Revel in literary heaven without shame
As you cross from the Right Bank over the Île de la Cité, you’ll likely recognize Notre Dame (if not, you can’t miss it). If you want to go inside this massive cathedral, it’s better to get there early (and on a weekday) in order to avoid the lines. If not, keep walking towards the Left Bank, and find the Shakespeare & Company bookstore on the other side of the river.
This historic English bookstore is famous for having once been the social hub of the literary greats of the golden age–Fitzgerald, Hemingway, the whole gang. I am obsessed with this place. It is virtually always crowded with American students and tourists. It’s worth the stop nonetheless. They have beautiful books and a fun vintage section upstairs. They also stamp the inside cover of anything you purchase which you know I just love.
BUT. Just buy one book, if you can help it, at Shakespeare & Company. Book sellers line the entire river, just outside. Find the French versions of your favorite novels at majorly discounted prices.
Scavenger hunt through Saint Germain (then picnic with your findings at the Luxembourg Gardens)
We did this by accident, sort of, but it ended up being just the LOVELIEST afternoon. The Saint Germain neighborhood of Paris was one of our favorite areas to explore. We loved aimlessly roaming the pretty streets and watching effortless chic Parisians live their effortlessly chic lives.
If you’d prefer to put a mission to your wandering, collect a few picnic essentials and head to the Luxembourg Gardens. First, grab a couple of fresh baguettes at Poilâne (rumored to make the best baguette in Paris, and we have to say that it did not disappoint). Then, stop by the Marché Saint-Germain and ask the friendly cheese vendors to help you select a couple of locally-produced, life-changing cheeses to snack on.
Take a lap around the Luxembourg Gardens (constructed in 1612!) before settling down on a bench for a picnic. Make sure to get there with enough time to enjoy your meal before the gardens close just at sundown.
Pack some tissues, and go gawk at Monet’s waterlilies
If you visit one museum the entire time you are in Europe, make it the Musée de l’Orangerie. Even if you are typically the weak link yawning at the back of every museum tour you’ve ever been on, you will still be impressed by Monet’s waterlily murals. You can find the museum in the corner of the Jardin des Tuileries.
Adult admission to get into l’Orangerie costs €9. However, if you are interested in seeing the Musée d’Orsay (more impressionism and post-impressionism in an old train station) as well, you can purchase a joint ticket for €16.
Also, most major museums in Paris are free for everyone the first Sunday of every month. If you can hang with the crowds, take advantage of that deal!
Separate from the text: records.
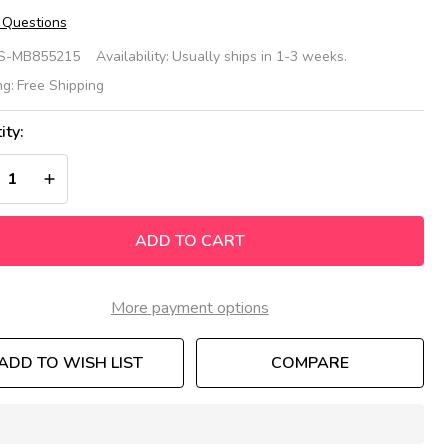
 Questions
ee
S-MB855215
Availability:
Usually ships in 1-3 weeks.
Beehive
ng:
Free Shipping
ble &
ity:
mblebee
REASE QUANTITY OF UNDEFINED
INCREASE QUANTITY OF UNDEFINED
ating
t
ADD TO CART
More payment options
ADD TO WISH LIST
COMPARE
In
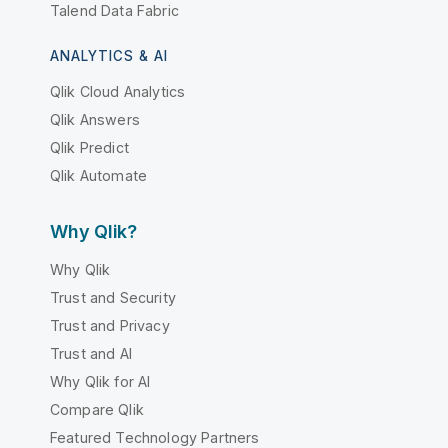
Talend Data Fabric
ANALYTICS & AI
Qlik Cloud Analytics
Qlik Answers
Qlik Predict
Qlik Automate
Why Qlik?
Why Qlik
Trust and Security
Trust and Privacy
Trust and AI
Why Qlik for AI
Compare Qlik
Featured Technology Partners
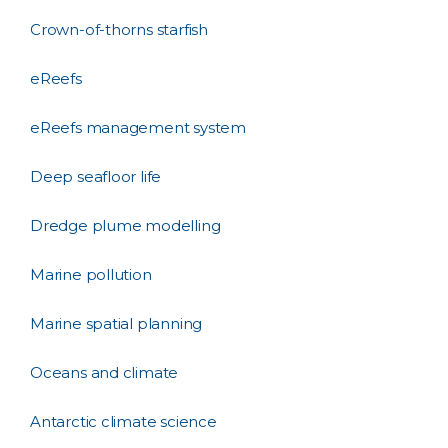
Crown-of-thorns starfish
eReefs
eReefs management system
Deep seafloor life
Dredge plume modelling
Marine pollution
Marine spatial planning
Oceans and climate
Antarctic climate science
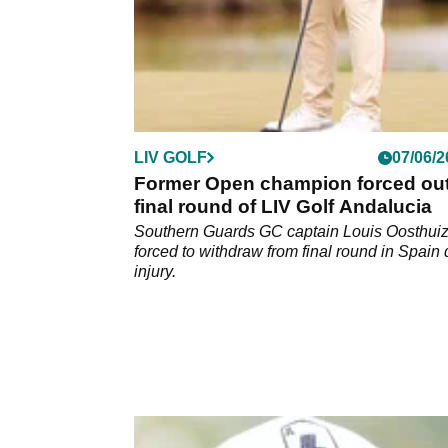
LIV GOLF
07/06/2
Former Open champion forced out
final round of LIV Golf Andalucia
Southern Guards GC captain Louis Oosthui
forced to withdraw from final round in Spain 
injury.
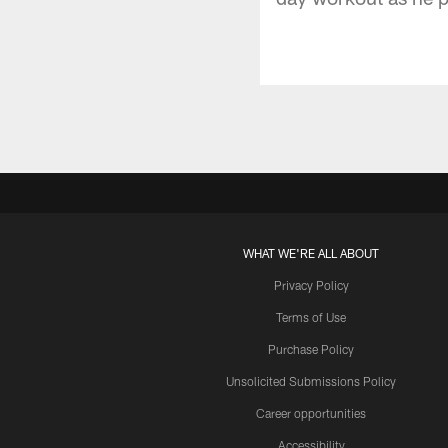
WHAT WE'RE ALL ABOUT
Privacy Policy
Terms of Use
Purchase Policy
Unsolicited Submissions Policy
Career opportunities
Accessibility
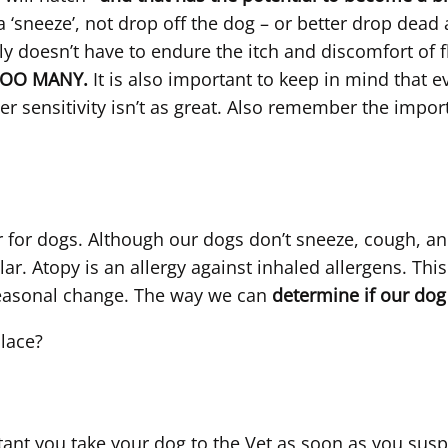
a ‘sneeze’, not drop off the dog – or better drop dead
doesn’t have to endure the itch and discomfort of fl
TOO MANY.
It is also important to keep in mind that ev
r sensitivity isn’t as great. Also remember the impor
r for dogs. Although our dogs don’t sneeze, cough, an
milar. Atopy is an allergy against inhaled allergens. T
seasonal change. The way we can
determine if our dog
place?
tant you take your dog to the Vet as soon as you susp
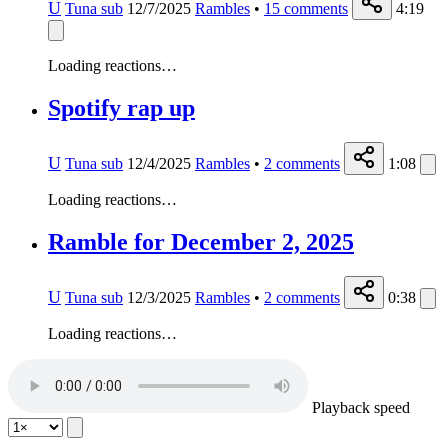
U
Tuna sub
12/7/2025
Rambles
•
15
comments
4:19
Loading reactions…
Spotify rap up
U
Tuna sub
12/4/2025
Rambles
•
2
comments
1:08
Loading reactions…
Ramble for December 2, 2025
U
Tuna sub
12/3/2025
Rambles
•
2
comments
0:38
Loading reactions…
Playback speed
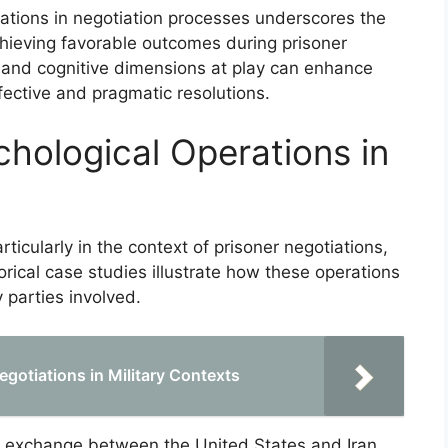
rations in negotiation processes underscores the
chieving favorable outcomes during prisoner
and cognitive dimensions at play can enhance
fective and pragmatic resolutions.
chological Operations in
ticularly in the context of prisoner negotiations,
orical case studies illustrate how these operations
 parties involved.
gotiations in Military Contexts
r exchange between the United States and Iran,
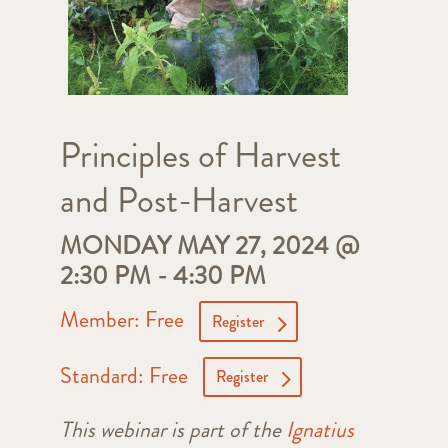
Principles of Harvest
and Post-Harvest
MONDAY MAY 27, 2024 @
2:30 PM
-
4:30 PM
Member: Free
Register
Standard: Free
Register
This webinar is part of the
Ignatius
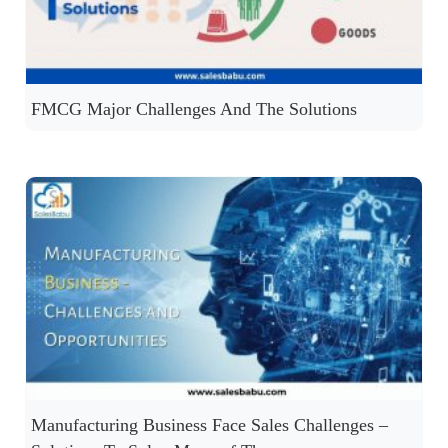
FMCG Major Challenges And The Solutions
Manufacturing Business Face Sales Challenges –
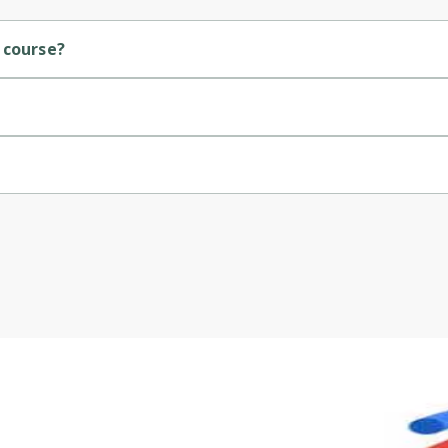
Cancel
Sign up
 course?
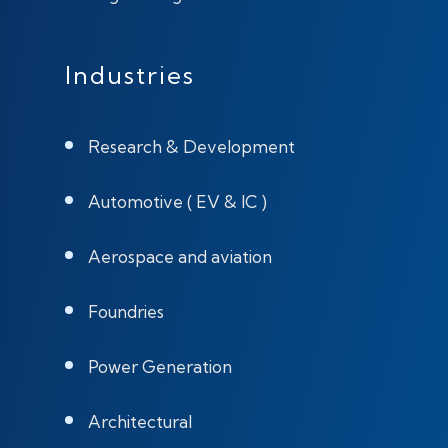
Industries
Research & Development
Automotive ( EV & IC )
Aerospace and aviation
Foundries
Power Generation
Architectural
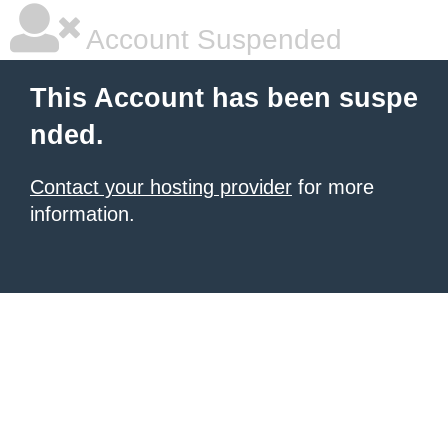
Account Suspended
This Account has been suspe
nded.
Contact your hosting provider
for more
information.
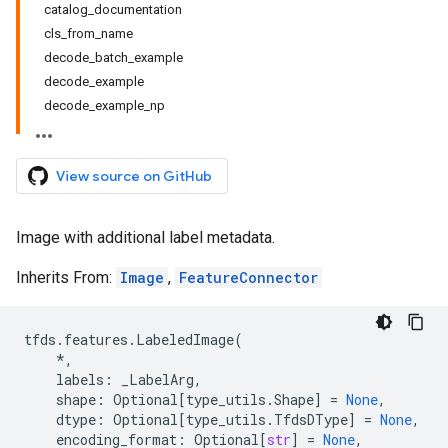
catalog_documentation
cls_from_name
decode_batch_example
decode_example
decode_example_np
View source on GitHub
Image with additional label metadata.
Inherits From:
Image
,
FeatureConnector
tfds
.
features
.
LabeledImage
(
*
,
labels
:
_LabelArg
,
shape
:
Optional
[
type_utils
.
Shape
]
=
None
,
dtype
:
Optional
[
type_utils
.
TfdsDType
]
=
None
,
encoding_format
:
Optional
[
str
]
=
None
,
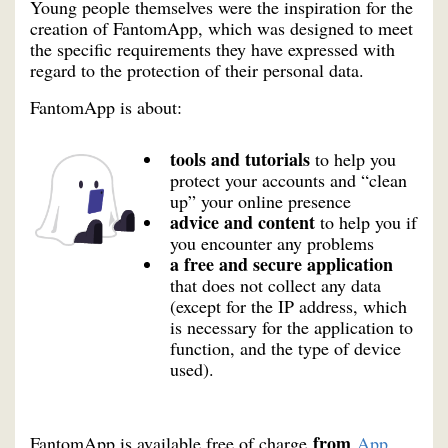
Young people themselves were the inspiration for the
creation of FantomApp, which was designed to meet
the specific requirements they have expressed with
regard to the protection of their personal data.
FantomApp is about:
tools and tutorials
to help you
protect your accounts and “clean
up” your online presence
advice and content
to help you if
you encounter any problems
a free and secure application
that does not collect any data
(except for the IP address, which
is necessary for the application to
function, and the type of device
used).
from
FantomApp is available free of charge
App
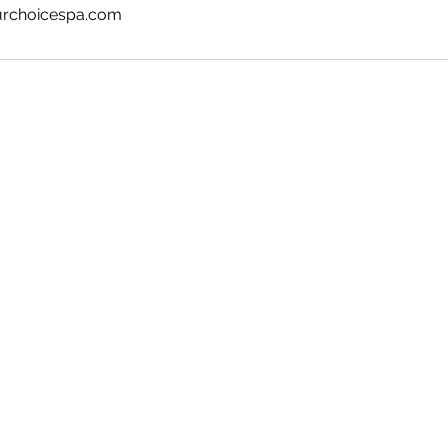
urchoicespa.com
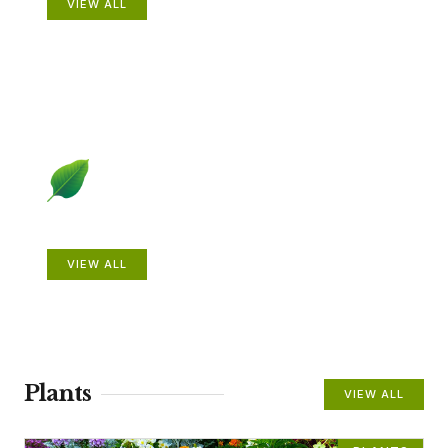
VIEW ALL
Beautiful Gardens
VIEW ALL
Plants
VIEW ALL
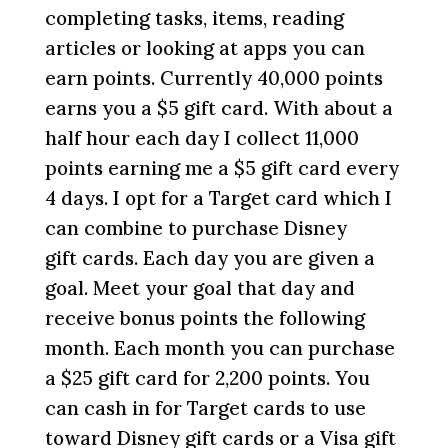
completing tasks, items, reading
articles or looking at apps you can
earn points. Currently 40,000 points
earns you a $5 gift card. With about a
half hour each day I collect 11,000
points earning me a $5 gift card every
4 days. I opt for a Target card which I
can combine to purchase Disney
gift cards. Each day you are given a
goal. Meet your goal that day and
receive bonus points the following
month. Each month you can purchase
a $25 gift card for 2,200 points. You
can cash in for Target cards to use
toward Disney gift cards or a Visa gift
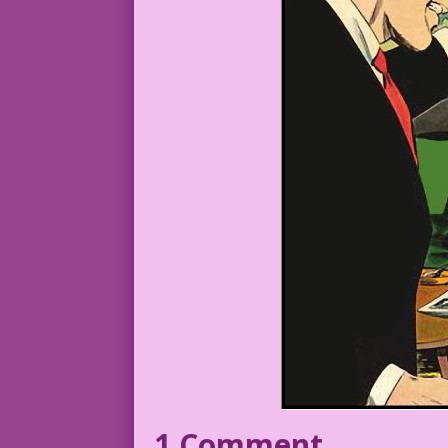
1 Comment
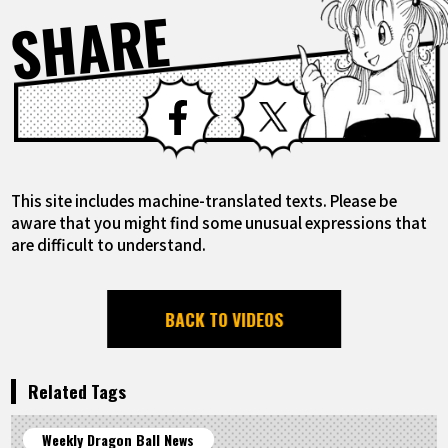
SHARE
Facebook
X
This site includes machine-translated texts. Please be
aware that you might find some unusual expressions that
are difficult to understand.
BACK TO VIDEOS
Related Tags
Weekly Dragon Ball News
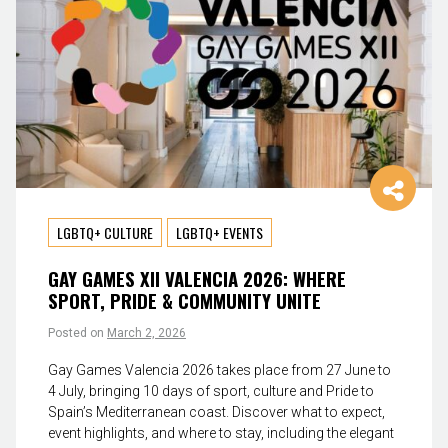
LGBTQ+ CULTURE
LGBTQ+ EVENTS
GAY GAMES XII VALENCIA 2026: WHERE
SPORT, PRIDE & COMMUNITY UNITE
Posted on
March 2, 2026
Gay Games Valencia 2026 takes place from 27 June to
4 July, bringing 10 days of sport, culture and Pride to
Spain’s Mediterranean coast. Discover what to expect,
event highlights, and where to stay, including the elegant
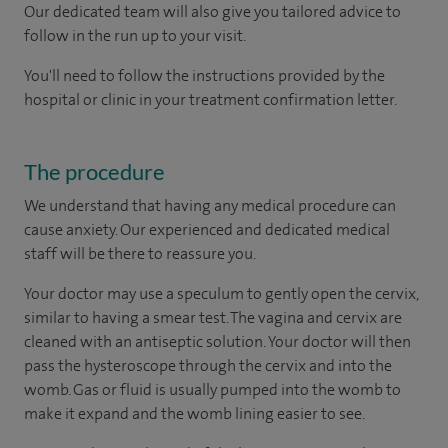
Our dedicated team will also give you tailored advice to
follow in the run up to your visit.
You'll need to follow the instructions provided by the
hospital or clinic in your treatment confirmation letter.
The procedure
We understand that having any medical procedure can
cause anxiety. Our experienced and dedicated medical
staff will be there to reassure you.
Your doctor may use a speculum to gently open the cervix,
similar to having a smear test. The vagina and cervix are
cleaned with an antiseptic solution. Your doctor will then
pass the hysteroscope through the cervix and into the
womb. Gas or fluid is usually pumped into the womb to
make it expand and the womb lining easier to see.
Walk the Champs Elysee, and scale L’Arc de Triomphe
The Champs Elysee is a major boulevard that stretches from the Jardin des Tuileries to the Place Charles de Gaulle (where the L’Arc de Triomphe is). Though many complain about how busy and touristy this is, we definitely think it’s worth checking out if you are in Paris for the first time. It’s easy to access after visiting either the Louvre or L’Orangerie.
Stroll through the Jardin des Tuileries and head up the Champs Elysee, towards the Arc de Triomphe. It is about a mile, but don’t worry. You can make a quick stop at Ladurée for sustenance about halfway up (more on that in our next post).
Once you get to the Arc de Triomphe, DEFINITELY go on top of it. During our time in Paris, we found a few different spots to look out at the city. However, nothing beats the vantage point from the top of the Arc de Triomphe. The symmetry of the boulevards stemming out from the Place Charles de Gaulle is unlike anything you can find in the U.S. We absolutely loved it and felt it was worth the 40 stairs and €12.